Listed records Start Marker

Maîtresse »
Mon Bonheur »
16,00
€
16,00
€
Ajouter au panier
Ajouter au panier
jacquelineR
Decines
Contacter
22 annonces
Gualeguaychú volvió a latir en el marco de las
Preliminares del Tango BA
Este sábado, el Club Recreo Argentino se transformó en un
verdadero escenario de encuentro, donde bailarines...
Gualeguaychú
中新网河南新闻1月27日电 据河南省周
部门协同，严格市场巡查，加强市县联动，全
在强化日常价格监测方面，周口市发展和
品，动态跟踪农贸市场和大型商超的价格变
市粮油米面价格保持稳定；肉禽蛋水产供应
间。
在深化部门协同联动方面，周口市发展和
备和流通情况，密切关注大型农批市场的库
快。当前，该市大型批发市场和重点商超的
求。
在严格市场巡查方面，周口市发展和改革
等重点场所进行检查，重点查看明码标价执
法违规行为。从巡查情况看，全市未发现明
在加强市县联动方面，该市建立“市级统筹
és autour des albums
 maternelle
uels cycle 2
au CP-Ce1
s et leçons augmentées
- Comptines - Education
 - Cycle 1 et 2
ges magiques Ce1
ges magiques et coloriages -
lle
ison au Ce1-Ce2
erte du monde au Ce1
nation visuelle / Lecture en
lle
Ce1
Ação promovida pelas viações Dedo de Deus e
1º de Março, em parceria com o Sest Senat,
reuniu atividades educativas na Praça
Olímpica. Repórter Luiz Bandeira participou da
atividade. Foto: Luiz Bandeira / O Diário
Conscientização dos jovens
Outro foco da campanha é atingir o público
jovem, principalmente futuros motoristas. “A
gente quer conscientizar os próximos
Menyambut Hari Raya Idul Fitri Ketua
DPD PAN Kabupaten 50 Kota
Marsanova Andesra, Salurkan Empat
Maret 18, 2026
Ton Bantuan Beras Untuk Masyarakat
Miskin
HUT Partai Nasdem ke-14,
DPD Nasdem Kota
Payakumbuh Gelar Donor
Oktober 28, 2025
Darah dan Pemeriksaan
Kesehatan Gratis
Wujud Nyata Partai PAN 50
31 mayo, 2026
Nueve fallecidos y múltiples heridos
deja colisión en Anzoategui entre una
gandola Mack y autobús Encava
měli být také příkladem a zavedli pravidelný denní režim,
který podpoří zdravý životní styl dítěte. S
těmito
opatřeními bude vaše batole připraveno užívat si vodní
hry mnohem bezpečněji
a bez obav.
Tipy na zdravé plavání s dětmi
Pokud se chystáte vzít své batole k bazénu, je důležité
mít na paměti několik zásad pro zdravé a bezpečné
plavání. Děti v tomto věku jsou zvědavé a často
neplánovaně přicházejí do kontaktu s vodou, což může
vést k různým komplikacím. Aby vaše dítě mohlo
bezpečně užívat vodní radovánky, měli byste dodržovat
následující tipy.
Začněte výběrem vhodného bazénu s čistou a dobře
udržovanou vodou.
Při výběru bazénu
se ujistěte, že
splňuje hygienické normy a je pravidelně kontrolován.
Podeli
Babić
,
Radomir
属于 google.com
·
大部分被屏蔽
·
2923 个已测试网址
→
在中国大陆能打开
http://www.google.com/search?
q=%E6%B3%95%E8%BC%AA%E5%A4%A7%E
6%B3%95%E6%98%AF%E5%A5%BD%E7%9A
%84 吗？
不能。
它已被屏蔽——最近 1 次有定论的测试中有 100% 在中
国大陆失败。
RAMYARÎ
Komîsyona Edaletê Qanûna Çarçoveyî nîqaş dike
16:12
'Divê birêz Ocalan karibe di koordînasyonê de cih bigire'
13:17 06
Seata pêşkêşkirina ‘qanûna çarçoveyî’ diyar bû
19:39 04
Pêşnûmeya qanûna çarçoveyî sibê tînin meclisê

Listed records End Marker

#### [Exercise directions]
Which lines in the records above contain the string "bazénu"? Copy them.

#### [Response]
Pokud se chystáte vzít své batole k bazénu, je důležité
Začněte výběrem vhodného bazénu s čistou a dobře
Při výběru bazénu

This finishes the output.